**To do**.
A picture-free, exact transcript of the entries below is required.

**Supplied entries**.
>>>>

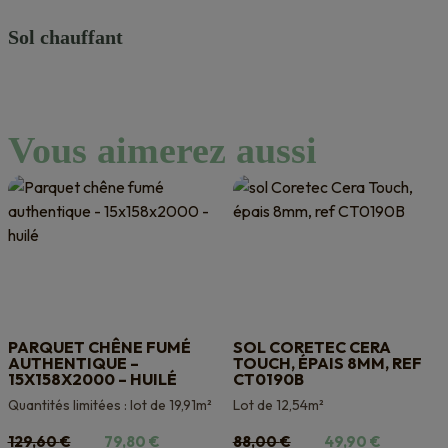
Sol chauffant
Vous aimerez aussi
PARQUET CHÊNE FUMÉ
SOL CORETEC CERA
AUTHENTIQUE –
TOUCH, ÉPAIS 8MM, REF
15X158X2000 – HUILÉ
CT0190B
Quantités limitées : lot de 19,91m²
Lot de 12,54m²
Le
Le
Le
Le
129,60
€
79,80
€
88,00
€
49,90
€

<<<<

**Output below**.
Sol chauffant
Vous aimerez aussi
PARQUET CHÊNE FUMÉ
SOL CORETEC CERA
AUTHENTIQUE –
TOUCH, ÉPAIS 8MM, REF
15X158X2000 – HUILÉ
CT0190B
Quantités limitées : lot de 19,91m²
Lot de 12,54m²
Le
Le
Le
Le
129,60
€
79,80
€
88,00
€
49,90
€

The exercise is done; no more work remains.